I sat bedside watching my dying friend’s consciousness pass back and forth across the veil of existence.
On one side of the veil was his entire human journey. On the other side, he existed as a consciousness beyond the human journey.
Each time he crossed the veil and came back into his physical body, he returned with less and less awareness of who I was.
I had known Len only for a few years, but we had a deep appreciation for one another’s human journeys. Despite him being more than twice my age, we understood that the pain of human emotions – if not acknowledged and adequately healed – collects over time, weighing on the heart and mind, and often debilitating the physical body.
We understood these truths of the human journey not because we read them in some book somewhere, but because we had experienced them for ourselves. We had immersed ourselves in these often agonizing truths, patiently and consciously, until the agony subsided and we began to experience life in ways that we had never imagined possible.
Len had done the impossible many times throughout his human journey. He was diagnosed with cancer about eight years ago. The doctors said he maybe had three years to live.
In an effort to defy the odds, Len began the process of body-centered psychotherapy with our mutual mentor, Tom.
Tom helped Len experience the link between the psyche and the physical body, and how this link affects one’s overall health.
Len was a highly intelligent, loquacious, rough-around-the-edges kind of fella who was a strong skeptic of just about everything – especially of persons in positions of authority, power, or leadership. As he used to put it, “My b.s. detector is always on.”
He was always trying to poke holes in ideas and theories, a survival mechanism that had helped him discern whom to trust and whom to shun throughout his life. Even with all that poking, and the “always-on b.s. detector,” Len built a strong rapport with Tom.

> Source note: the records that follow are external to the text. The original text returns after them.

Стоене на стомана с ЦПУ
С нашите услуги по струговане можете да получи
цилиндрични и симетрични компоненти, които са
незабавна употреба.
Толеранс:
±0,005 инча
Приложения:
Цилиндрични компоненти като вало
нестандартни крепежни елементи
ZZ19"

This rapport allowed Len to feel safe enough to get vulnerable and fully feel his physical sensations and emotions – rather than avoiding them. This is something that men (especially men his age) say they have a lot of trouble doing because emotions have traditionally been regarded as weakness and regarded as a “feminine” quality.

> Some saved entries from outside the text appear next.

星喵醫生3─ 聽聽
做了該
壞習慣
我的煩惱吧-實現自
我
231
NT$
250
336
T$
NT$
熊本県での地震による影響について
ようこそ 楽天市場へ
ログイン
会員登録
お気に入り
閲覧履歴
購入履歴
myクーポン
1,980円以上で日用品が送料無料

Truth is that the human journey is characterized by human emotion – whether we bottle it all up inside or let it flow.
As Len let himself express things that had been bottled up for decades, he opened himself up to a world of feeling and experience that he never knew was available to him as a man.
He allowed himself to be in a close friendship, he offered support to anyone who needed it, and he became a deeply empathetic being.
Len outlived his initial prognosis by five years. He saw an alternative medicine doctor outside the United States, kept an herbal medicine regimen, and continued to dissolve his psychological stress to further balance his internal systems.
When COVID-19 first hit the scene, it was a challenge for most everyone to stay calm and collected. Len was no exception to this. He eventually suffered a series of strokes which led to the end of his life.
I will never forget the first time I saw Len cry. We were at an emotional healing retreat. I had shared openly about some of the abuse I had endured throughout my life, particularly by men.
Len hugged me and wept for me. Then, with a smile and twinkle in his eye, he told me what a tremendous job I was doing by staying committed to healing, despite how uncomfortable it is to face one’s own darkness and pain.
All of the inner work he had been doing empowered him to be transparent, vulnerable, and intimately connected with others because he had finally learned how to be transparent, vulnerable, and intimately connected with himself.
While he is no longer roaming the earth with us, his human journey was full because he learned to allow all of himself to be acknowledged and accepted.
He learned to bring love to the parts of himself that he had judged and hidden for a lifetime. This enabled him to love others more authentically than he had ever imagined. And while this only happened in his final days, it did happen: a human journey was experienced – completely.